On the question of John Paul II’s idea of a just world, the Cardinal cited the social encyclicals of the Pontiffs and the teaching, example and encouragement they gave to new Christian-Catholic movements within the church which “forges many people who are just and able to transform society from the inside.”
The Cardinal also answered questions about the assassination attempt on the Pope’s life and the secret of Fatima. Preziosi asked whether we should consider the revelations of the secret finished. “They are finished in part,” said Cardinal Bertone. “In the part described by Sister Lucia. But as Cardinal Ratzinger said in his talk, the Immaculate Heart of Mary will triumph. Therefore, we need to cultivate hope and not be catastrophic, but always in line with a commitment to fidelity under the protection of the Madonna, because the fight between good and evil is a permanent one. The danger of a new catastrophe and the danger of un-human and anti-human situations is always at the door.”

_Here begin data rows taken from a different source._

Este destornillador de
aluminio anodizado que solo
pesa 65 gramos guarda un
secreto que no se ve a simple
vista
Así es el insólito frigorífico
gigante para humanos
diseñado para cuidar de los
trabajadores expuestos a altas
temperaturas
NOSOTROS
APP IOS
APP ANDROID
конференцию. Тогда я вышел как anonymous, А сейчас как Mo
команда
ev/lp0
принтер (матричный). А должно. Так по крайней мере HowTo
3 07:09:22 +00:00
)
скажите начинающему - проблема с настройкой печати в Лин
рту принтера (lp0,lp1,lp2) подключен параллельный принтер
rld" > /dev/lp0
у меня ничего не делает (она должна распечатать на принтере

Then, a question on the apologies which Papa Wojtyla did not hesistate to offer many times. “To ask for pardon,” said the Secretary of State, “we know, was an act of courage for which he would have wanted a reciprocity on the part of others. Unfortunately, there was no response of this type.”
Finally, the Director of the radio asked about the Pope’s trip to Cuba and his meeting with Fidel Castro. It was, said Bertone, “a trip that restored a new consciousness to the Cuban people. A consciousness of the need for a profound regeneration, the desire to obtain greater liberty.” Yet, it was a trip that was good for Fidel Castro too. Bertone recalled, “John Paul II told me: ‘I have never met a man, a head of State, who has read so many of my encyclicals, my books and my poetry. When Fidel Castro spoke with me, every so often he cited something from one of my talks, or encyclicals or one of my poems.’ That means,” continued the Cardinal, “that the Pope’s trip to Cuba encouraged Fidel Castro to read some good literature, in particular the social encyclicals of Papa Wojtyla.”